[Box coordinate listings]

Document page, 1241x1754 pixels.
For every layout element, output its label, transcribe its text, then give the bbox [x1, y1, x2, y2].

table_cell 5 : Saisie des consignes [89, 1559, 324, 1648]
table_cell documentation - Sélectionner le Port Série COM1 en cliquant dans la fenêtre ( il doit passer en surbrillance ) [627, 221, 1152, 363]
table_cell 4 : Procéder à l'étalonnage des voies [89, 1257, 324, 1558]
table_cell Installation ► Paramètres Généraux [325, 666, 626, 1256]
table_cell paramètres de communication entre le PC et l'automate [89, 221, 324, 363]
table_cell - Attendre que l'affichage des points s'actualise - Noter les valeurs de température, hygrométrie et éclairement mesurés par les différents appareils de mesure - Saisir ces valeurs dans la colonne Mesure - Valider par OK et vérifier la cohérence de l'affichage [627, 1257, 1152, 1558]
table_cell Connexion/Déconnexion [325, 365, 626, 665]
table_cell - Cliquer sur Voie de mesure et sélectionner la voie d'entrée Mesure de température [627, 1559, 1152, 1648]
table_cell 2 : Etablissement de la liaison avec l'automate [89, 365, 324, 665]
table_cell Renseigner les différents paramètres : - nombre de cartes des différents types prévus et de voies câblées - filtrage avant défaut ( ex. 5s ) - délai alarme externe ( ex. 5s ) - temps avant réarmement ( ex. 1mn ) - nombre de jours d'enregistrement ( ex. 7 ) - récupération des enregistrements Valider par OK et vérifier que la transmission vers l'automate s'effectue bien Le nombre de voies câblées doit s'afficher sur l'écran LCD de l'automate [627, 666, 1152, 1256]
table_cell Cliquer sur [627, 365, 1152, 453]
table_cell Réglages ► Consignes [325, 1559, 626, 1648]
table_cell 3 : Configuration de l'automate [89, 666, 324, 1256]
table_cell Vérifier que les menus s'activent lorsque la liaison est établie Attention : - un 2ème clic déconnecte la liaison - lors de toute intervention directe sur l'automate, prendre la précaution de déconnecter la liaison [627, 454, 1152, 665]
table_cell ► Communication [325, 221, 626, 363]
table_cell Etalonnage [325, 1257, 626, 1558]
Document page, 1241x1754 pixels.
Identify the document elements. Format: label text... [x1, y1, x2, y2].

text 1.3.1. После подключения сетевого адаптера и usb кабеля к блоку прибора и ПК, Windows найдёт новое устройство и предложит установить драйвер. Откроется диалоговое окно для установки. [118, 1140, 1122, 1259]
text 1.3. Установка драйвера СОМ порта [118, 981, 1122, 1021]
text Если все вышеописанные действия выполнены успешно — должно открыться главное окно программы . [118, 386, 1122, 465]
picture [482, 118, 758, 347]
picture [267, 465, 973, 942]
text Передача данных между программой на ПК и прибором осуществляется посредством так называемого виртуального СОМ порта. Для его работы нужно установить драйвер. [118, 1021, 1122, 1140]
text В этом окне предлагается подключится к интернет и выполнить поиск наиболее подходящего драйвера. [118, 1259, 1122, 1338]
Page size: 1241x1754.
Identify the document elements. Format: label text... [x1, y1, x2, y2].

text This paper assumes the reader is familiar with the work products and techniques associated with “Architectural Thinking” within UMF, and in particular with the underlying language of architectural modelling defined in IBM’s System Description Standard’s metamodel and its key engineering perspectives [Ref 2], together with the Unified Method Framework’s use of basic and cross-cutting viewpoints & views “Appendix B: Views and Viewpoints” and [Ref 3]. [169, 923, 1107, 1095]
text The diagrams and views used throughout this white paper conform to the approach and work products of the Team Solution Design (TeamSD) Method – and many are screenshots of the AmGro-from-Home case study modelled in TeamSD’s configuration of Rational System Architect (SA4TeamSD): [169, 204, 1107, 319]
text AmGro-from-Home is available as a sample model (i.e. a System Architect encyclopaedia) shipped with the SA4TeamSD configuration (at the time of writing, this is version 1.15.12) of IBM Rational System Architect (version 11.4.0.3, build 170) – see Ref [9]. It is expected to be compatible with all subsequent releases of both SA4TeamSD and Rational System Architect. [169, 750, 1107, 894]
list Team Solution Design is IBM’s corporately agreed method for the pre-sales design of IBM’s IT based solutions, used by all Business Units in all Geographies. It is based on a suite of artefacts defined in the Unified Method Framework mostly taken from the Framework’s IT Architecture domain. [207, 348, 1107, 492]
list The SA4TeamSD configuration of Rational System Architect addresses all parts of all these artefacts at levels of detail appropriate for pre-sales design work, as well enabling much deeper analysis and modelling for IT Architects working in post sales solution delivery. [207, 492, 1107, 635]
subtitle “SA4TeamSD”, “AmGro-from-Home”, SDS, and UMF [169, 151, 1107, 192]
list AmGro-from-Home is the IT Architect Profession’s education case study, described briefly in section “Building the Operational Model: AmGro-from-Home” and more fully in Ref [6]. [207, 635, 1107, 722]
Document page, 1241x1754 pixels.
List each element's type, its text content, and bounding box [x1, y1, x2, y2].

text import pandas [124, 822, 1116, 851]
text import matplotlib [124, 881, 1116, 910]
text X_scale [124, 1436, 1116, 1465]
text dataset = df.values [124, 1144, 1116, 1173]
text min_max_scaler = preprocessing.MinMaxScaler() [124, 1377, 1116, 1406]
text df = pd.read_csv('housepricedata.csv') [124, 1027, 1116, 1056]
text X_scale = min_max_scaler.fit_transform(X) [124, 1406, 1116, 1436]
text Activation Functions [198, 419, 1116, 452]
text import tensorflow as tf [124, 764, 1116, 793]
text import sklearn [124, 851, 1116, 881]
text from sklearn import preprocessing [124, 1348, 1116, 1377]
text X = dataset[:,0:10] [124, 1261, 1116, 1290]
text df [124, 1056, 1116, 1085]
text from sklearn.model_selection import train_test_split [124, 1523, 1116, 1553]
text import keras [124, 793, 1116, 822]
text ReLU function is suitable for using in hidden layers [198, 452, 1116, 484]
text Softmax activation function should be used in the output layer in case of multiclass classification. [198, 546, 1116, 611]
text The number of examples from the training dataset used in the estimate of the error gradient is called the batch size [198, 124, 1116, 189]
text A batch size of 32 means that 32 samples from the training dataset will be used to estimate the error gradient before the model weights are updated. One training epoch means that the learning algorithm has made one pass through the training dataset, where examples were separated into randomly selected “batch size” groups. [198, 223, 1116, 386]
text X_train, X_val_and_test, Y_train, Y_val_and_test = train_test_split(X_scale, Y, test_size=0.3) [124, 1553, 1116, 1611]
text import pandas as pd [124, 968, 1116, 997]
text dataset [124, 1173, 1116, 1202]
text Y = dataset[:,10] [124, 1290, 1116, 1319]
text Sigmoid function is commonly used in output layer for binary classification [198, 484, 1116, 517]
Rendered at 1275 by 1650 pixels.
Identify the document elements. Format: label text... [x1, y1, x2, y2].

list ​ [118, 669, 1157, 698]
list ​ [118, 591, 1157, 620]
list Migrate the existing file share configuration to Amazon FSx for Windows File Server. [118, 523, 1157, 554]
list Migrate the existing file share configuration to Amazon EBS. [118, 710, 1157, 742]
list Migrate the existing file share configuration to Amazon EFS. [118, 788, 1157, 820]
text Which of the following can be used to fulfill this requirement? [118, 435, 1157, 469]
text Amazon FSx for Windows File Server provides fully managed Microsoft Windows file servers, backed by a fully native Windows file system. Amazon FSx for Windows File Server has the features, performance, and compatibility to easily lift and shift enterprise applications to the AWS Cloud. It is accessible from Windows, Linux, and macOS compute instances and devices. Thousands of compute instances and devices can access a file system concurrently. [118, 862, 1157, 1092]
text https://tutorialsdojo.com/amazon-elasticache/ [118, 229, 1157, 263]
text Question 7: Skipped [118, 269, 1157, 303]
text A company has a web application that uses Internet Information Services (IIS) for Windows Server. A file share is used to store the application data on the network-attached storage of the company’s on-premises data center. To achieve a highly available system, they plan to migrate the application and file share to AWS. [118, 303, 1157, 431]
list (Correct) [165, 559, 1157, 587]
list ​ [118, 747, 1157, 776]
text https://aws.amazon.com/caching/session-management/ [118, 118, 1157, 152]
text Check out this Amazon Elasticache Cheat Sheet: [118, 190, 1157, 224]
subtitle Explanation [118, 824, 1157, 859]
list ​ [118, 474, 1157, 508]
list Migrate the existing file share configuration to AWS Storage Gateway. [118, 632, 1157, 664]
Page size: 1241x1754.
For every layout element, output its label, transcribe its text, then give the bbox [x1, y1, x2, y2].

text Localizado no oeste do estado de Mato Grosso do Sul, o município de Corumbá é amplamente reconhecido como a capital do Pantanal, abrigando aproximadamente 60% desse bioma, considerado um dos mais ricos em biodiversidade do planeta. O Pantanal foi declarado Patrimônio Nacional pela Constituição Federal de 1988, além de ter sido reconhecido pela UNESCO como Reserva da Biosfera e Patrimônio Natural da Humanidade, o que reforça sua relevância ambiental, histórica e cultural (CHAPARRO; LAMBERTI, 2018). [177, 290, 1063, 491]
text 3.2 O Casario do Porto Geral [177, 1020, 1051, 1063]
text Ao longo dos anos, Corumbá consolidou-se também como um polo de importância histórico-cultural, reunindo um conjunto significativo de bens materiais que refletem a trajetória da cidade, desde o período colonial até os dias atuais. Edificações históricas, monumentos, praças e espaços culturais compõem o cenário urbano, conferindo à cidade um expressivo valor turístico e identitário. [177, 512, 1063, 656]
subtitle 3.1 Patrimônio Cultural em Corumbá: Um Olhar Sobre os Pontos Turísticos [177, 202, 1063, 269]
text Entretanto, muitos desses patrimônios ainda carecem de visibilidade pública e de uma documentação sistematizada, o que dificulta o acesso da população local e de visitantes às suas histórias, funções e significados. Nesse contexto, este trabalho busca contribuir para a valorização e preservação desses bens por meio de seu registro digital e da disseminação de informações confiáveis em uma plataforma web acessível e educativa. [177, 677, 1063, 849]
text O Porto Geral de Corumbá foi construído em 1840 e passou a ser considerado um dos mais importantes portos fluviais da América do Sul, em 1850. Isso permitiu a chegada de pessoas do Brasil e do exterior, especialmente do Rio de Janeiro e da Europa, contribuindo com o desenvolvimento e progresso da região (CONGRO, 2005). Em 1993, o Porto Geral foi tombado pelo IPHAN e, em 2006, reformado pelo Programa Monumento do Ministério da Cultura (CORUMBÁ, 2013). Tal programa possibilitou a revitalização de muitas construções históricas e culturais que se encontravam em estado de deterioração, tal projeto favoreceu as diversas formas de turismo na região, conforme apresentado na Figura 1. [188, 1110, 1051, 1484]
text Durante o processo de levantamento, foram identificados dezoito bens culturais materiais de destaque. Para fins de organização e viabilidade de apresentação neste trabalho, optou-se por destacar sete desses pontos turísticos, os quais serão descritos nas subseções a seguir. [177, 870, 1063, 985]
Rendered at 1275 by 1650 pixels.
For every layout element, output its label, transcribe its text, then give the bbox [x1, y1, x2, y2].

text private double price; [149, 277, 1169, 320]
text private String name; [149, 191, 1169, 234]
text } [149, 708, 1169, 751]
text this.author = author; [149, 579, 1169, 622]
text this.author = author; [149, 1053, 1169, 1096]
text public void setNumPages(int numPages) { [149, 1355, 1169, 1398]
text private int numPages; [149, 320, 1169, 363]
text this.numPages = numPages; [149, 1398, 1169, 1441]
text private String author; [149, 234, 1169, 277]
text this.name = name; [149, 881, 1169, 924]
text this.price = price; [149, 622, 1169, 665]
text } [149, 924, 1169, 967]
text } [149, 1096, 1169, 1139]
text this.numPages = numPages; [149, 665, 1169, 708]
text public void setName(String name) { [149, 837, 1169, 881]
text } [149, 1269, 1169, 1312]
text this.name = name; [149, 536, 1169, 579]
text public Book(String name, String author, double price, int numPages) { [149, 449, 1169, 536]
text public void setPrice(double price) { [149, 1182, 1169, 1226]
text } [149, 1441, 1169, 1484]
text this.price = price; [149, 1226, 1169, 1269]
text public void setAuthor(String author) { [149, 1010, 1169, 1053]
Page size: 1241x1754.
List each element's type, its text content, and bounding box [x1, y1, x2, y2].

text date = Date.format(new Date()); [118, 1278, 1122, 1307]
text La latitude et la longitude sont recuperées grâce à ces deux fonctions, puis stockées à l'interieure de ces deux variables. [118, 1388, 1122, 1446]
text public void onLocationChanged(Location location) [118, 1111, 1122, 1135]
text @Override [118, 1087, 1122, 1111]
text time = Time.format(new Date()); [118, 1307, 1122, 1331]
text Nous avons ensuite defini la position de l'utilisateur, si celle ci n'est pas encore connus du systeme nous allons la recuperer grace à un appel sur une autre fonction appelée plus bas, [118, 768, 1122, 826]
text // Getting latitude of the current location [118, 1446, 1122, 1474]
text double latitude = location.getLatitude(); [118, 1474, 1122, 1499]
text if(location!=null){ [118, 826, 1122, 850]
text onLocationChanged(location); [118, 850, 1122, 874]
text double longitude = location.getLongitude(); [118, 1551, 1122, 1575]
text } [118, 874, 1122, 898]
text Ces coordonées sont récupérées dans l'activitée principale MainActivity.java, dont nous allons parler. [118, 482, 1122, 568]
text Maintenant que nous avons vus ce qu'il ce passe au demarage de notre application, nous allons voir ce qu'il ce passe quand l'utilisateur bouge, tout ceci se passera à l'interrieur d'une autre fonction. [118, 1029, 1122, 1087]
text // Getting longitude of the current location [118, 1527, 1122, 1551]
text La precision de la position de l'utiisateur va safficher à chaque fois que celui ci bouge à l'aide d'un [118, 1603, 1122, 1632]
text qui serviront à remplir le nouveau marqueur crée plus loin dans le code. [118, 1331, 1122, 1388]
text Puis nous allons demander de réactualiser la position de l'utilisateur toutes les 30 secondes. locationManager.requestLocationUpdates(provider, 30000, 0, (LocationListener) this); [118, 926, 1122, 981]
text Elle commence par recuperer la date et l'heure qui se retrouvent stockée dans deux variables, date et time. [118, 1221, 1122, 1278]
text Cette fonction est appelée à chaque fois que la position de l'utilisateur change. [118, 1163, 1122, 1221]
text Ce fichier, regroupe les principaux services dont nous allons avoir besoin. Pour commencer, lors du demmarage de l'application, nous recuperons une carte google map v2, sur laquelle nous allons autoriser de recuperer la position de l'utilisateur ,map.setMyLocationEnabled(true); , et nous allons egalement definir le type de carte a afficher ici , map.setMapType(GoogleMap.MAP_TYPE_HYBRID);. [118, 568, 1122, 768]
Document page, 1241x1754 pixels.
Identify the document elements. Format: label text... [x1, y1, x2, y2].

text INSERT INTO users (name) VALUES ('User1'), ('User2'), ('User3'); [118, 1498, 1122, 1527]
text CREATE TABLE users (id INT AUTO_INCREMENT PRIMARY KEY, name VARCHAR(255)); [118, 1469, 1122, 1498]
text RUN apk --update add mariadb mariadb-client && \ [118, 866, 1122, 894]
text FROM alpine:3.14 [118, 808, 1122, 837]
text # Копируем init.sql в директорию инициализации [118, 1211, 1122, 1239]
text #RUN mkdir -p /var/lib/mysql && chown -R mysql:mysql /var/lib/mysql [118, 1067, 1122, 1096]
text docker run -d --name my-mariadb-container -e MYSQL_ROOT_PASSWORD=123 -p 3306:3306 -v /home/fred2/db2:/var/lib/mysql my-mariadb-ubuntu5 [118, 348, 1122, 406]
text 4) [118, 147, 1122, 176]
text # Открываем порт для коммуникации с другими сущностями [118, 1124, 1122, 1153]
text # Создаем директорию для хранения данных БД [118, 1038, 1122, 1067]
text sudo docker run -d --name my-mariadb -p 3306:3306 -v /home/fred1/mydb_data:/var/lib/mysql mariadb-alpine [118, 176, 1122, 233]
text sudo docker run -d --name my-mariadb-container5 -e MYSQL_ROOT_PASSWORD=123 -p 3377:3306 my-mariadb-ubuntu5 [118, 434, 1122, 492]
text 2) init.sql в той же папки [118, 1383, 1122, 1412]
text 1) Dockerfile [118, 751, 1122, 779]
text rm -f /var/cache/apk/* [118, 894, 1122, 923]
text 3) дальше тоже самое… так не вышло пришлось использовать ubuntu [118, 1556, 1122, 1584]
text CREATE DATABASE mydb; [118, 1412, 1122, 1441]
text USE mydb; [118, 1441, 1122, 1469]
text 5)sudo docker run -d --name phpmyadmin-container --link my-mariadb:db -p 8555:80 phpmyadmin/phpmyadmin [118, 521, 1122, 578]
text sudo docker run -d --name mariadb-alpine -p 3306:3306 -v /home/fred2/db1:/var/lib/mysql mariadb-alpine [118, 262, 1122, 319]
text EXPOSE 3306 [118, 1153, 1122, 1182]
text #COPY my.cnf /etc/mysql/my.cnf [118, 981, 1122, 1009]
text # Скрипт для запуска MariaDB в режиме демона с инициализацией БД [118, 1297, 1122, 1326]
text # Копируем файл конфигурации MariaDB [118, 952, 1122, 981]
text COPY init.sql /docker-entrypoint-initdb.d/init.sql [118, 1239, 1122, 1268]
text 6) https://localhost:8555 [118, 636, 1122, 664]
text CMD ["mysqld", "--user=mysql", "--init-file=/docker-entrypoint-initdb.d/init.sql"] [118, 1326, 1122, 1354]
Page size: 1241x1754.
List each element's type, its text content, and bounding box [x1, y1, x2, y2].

#### [Task prompt]
Please rewrite the items from the line with "list ​ [118, 669, 1157, 698]" up to and including the line with "text Which of", replacing "file share configuration" with "file share settings" and leaving everything else unchanged.

#### [Written reply]
list ​ [118, 669, 1157, 698]
list ​ [118, 591, 1157, 620]
list Migrate the existing file share settings to Amazon FSx for Windows File Server. [118, 523, 1157, 554]
list Migrate the existing file share settings to Amazon EBS. [118, 710, 1157, 742]
list Migrate the existing file share settings to Amazon EFS. [118, 788, 1157, 820]
text Which of the following can be used to fulfill this requirement? [118, 435, 1157, 469]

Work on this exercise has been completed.